Isn’t that beautiful image? Here on the west coast of Canada the Douglas-firs and cedars and hemlocks that cover the mountains and islands rake the sky for moisture. As the rains return in the fall, the trees help the forest drink. Rain showers pass through and for hours afterwards, the trees drip water onto the forest floor, feeding all the understory and the mushrooms that keep them alive.
That image was one given to me by Chris Weaver, a fellow Open Space Technology facilitator and a poet and a friend who spent years on this coast, south of me, in Washington State. I say friend, in a particularly 21st century way. We never met in person, but the beauty of his words, our shared professional growth and our email exchanges from 1998 to 2006 were rich and playful and full of depth.

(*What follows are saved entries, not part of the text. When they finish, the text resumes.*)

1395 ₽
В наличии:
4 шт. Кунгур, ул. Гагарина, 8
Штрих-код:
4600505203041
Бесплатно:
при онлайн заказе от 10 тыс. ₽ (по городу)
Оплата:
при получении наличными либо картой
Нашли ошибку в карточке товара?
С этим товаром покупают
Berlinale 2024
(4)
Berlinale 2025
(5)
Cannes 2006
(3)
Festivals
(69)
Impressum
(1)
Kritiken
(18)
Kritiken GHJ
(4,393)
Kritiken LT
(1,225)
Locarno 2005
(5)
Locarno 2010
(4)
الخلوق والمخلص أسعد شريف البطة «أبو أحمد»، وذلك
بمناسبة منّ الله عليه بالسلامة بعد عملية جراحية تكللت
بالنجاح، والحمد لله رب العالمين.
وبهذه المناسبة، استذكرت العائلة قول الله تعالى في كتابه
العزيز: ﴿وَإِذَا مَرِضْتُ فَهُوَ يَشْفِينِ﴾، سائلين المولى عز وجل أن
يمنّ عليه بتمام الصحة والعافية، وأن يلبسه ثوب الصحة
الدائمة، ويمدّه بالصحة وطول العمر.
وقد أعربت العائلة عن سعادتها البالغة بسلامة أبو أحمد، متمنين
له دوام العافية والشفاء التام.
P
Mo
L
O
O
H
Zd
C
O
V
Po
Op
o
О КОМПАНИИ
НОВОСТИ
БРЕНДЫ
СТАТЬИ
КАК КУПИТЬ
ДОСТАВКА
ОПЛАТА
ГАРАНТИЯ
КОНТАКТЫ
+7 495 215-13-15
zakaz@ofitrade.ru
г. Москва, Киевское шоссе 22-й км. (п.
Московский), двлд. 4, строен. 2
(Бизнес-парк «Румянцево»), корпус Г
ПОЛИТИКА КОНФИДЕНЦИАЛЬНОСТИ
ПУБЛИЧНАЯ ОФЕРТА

He brought out a part of myself that I loved.
Chris died the other day, the second of my friends this summer to succumb to suicide from depression.
He is being remembered by friends and colleagues the world over, because his death was untimely and his life was one that touched many people very deeply, even if we were not always at his side.

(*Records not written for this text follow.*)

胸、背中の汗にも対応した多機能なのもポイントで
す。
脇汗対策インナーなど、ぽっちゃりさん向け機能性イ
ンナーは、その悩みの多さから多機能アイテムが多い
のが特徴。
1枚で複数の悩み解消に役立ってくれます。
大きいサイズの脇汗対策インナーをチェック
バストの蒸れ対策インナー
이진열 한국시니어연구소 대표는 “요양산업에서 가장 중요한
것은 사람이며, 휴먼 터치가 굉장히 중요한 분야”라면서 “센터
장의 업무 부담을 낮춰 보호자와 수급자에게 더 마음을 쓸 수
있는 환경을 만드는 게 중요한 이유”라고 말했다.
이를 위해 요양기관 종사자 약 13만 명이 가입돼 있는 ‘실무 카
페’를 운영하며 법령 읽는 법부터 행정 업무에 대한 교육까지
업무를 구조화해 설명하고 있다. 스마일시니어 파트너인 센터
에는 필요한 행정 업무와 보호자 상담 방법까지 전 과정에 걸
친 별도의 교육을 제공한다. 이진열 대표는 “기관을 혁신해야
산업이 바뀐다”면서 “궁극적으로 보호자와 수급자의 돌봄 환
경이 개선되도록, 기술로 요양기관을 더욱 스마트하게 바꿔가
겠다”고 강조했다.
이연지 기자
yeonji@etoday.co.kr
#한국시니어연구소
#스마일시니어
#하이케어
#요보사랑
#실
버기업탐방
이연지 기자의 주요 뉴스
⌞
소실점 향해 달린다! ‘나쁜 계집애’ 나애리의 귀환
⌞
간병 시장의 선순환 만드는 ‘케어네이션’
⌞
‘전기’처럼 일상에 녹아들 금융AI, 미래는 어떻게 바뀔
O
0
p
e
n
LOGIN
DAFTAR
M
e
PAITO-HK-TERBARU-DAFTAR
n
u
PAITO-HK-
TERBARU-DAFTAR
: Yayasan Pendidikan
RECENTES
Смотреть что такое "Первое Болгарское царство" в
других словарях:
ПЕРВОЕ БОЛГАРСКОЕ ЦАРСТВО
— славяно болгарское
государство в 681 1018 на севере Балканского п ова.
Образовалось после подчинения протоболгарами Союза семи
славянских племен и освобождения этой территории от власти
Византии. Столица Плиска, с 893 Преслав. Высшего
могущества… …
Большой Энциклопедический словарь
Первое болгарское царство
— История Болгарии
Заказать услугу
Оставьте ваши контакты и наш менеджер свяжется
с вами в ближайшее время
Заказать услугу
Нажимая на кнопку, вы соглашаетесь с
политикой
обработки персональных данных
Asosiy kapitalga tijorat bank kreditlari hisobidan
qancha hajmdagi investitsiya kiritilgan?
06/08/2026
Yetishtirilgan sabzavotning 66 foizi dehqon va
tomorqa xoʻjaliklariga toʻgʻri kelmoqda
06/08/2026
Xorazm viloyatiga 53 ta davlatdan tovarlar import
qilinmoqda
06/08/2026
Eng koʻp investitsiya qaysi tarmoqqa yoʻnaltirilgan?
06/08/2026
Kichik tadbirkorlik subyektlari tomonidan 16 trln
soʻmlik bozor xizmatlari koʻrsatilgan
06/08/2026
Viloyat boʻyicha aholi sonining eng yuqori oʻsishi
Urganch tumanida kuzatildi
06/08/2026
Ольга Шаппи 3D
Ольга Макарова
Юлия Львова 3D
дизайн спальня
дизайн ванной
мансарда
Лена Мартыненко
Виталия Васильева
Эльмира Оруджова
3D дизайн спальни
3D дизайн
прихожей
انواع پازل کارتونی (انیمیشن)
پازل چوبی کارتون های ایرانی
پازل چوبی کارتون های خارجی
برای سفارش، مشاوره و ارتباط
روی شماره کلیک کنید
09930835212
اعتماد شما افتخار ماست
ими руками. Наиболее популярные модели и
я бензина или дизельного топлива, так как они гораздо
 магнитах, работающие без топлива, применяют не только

When my father in law died in 2004, he consoled me this way:
my whole heart descends with you to that place of grieving, all interlaced withthe joy of life well-lived – the test so finely and passionately played insun and rain and mud.
it’s funny, i have two pieces of music that are back-to-back on a cd called “the gentle side of john coltrane,” and for some reason when i listen to them, i often think, those two songs are all i need for my memorial. they are about feeling it all, and releasing it all into joy. track 11 is “in a sentimental mood,” duke ellington’s tune, a rare time when coltrane and ellington recorded together. track 12 is called “dear lord,” with mccoy tyner back on the keys, & if my life has a theme song, that’s it.

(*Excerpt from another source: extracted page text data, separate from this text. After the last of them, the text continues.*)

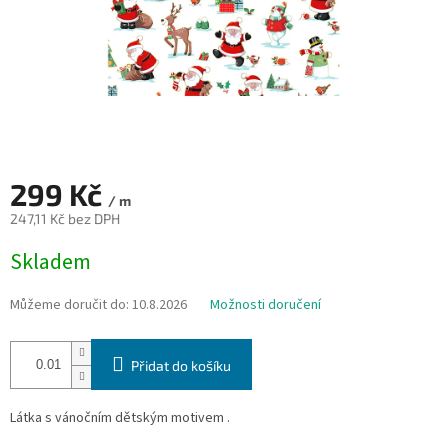
299 Kč
/ m
247,11 Kč bez DPH
Měrná
Skladem
cena:
Můžeme doručit do:
10.8.2026
Možnosti doručení
Přidat do košíku
Látka s vánočním dětským motivem .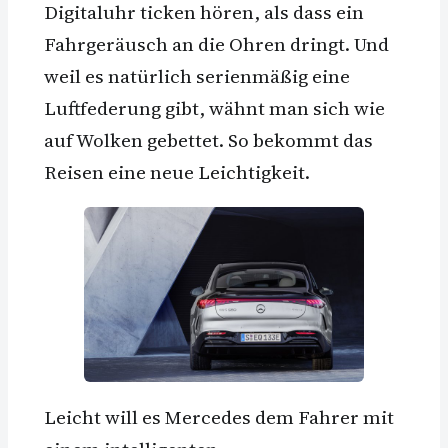
Digitaluhr ticken hören, als dass ein
Fahrgeräusch an die Ohren dringt. Und
weil es natürlich serienmäßig eine
Luftfederung gibt, wähnt man sich wie
auf Wolken gebettet. So bekommt das
Reisen eine neue Leichtigkeit.
Leicht will es Mercedes dem Fahrer mit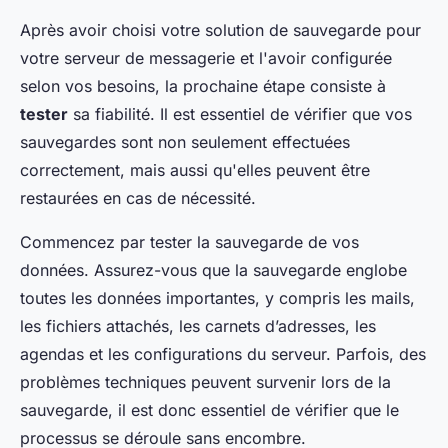
Après avoir choisi votre solution de sauvegarde pour
votre serveur de messagerie et l'avoir configurée
selon vos besoins, la prochaine étape consiste à
tester
sa fiabilité. Il est essentiel de vérifier que vos
sauvegardes sont non seulement effectuées
correctement, mais aussi qu'elles peuvent être
restaurées en cas de nécessité.
Commencez par tester la sauvegarde de vos
données. Assurez-vous que la sauvegarde englobe
toutes les données importantes, y compris les mails,
les fichiers attachés, les carnets d’adresses, les
agendas et les configurations du serveur. Parfois, des
problèmes techniques peuvent survenir lors de la
sauvegarde, il est donc essentiel de vérifier que le
processus se déroule sans encombre.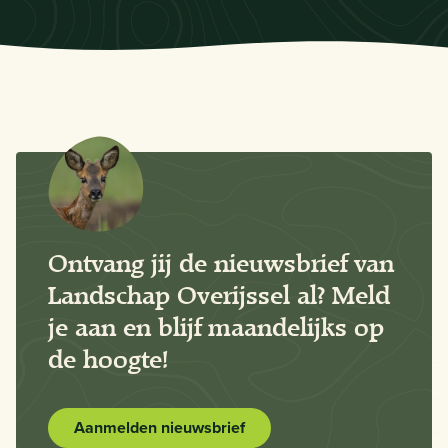
Ontvang jij de nieuwsbrief van
Landschap Overijssel al? Meld
je aan en blijf maandelijks op
de hoogte!
Aanmelden nieuwsbrief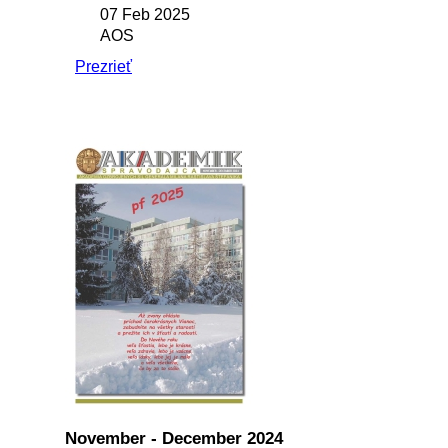
07 Feb 2025
AOS
Prezrieť
November - December 2024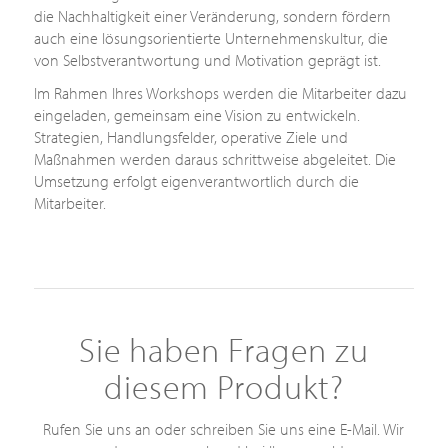
die Nachhaltigkeit einer Veränderung, sondern fördern
auch eine lösungsorientierte Unternehmenskultur, die
von Selbstverantwortung und Motivation geprägt ist.
Im Rahmen Ihres Workshops werden die Mitarbeiter dazu
eingeladen, gemeinsam eine Vision zu entwickeln.
Strategien, Handlungsfelder, operative Ziele und
Maßnahmen werden daraus schrittweise abgeleitet. Die
Umsetzung erfolgt eigenverantwortlich durch die
Mitarbeiter.
Sie haben Fragen zu
diesem Produkt?
Rufen Sie uns an oder schreiben Sie uns eine E-Mail. Wir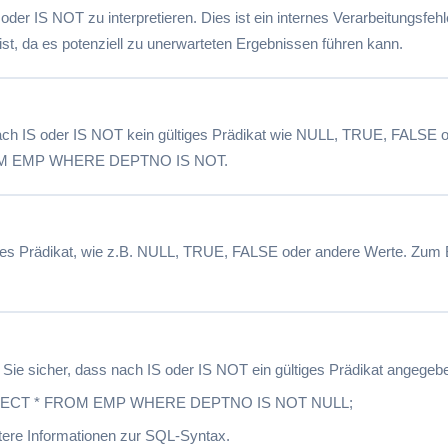
 oder IS NOT zu interpretieren. Dies ist ein internes Verarbeitungsfe
st, da es potenziell zu unerwarteten Ergebnissen führen kann.
nach IS oder IS NOT kein gültiges Prädikat wie NULL, TRUE, FALS
FROM EMP WHERE DEPTNO IS NOT.
tiges Prädikat, wie z.B. NULL, TRUE, FALSE oder andere Werte.
Sie sicher, dass nach IS oder IS NOT ein gültiges Prädikat angegebe
: SELECT * FROM EMP WHERE DEPTNO IS NOT NULL;
itere Informationen zur SQL-Syntax.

since you’re taking notes for the event ash, they’re both slow-dances
Well, the time has come for us to remember Chris, and so, here are those two pieces of music.
In that post I shared a vision for my own memorial in which I said that I’d love an Open Space with everyone who knew me to be gathered together to talk about good work they could do in the world. To that idea Chris Weaver simply replied:
“i’ll be there, chris (even if my own memorial comes first!)”
Chris’ words are spanning the globe right now as his colleagues and friends remember him. Cherish these drops of rain. Long after the storm has passed, they continue to slake our thirst.
Godspeed friend. See you at my memorial.